[[ Data provided open ]]

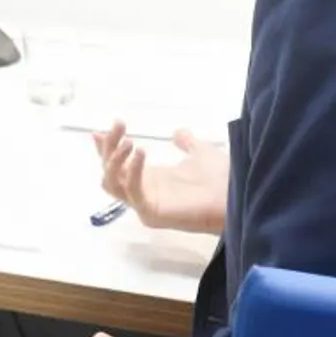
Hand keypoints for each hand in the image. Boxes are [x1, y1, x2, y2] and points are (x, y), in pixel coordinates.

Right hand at [94, 121, 228, 233]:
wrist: (237, 196)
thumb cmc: (220, 179)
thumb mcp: (200, 153)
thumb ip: (187, 143)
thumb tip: (178, 132)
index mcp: (150, 180)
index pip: (117, 165)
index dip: (106, 148)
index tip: (98, 131)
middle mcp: (142, 192)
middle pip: (109, 172)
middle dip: (108, 147)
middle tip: (118, 125)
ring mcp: (144, 203)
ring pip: (112, 183)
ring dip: (114, 160)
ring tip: (128, 141)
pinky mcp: (151, 212)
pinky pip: (133, 191)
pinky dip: (133, 170)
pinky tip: (140, 151)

[[ Data provided closed ]]

▸ What the task asks
Wherever the string "hand" appears in the entries above, list that line.

▸ Answer area
Hand keypoints for each hand in the image. Boxes are [x1, y1, x2, y2] and points are (x, y), in pixel coordinates.
Right hand at [94, 121, 228, 233]:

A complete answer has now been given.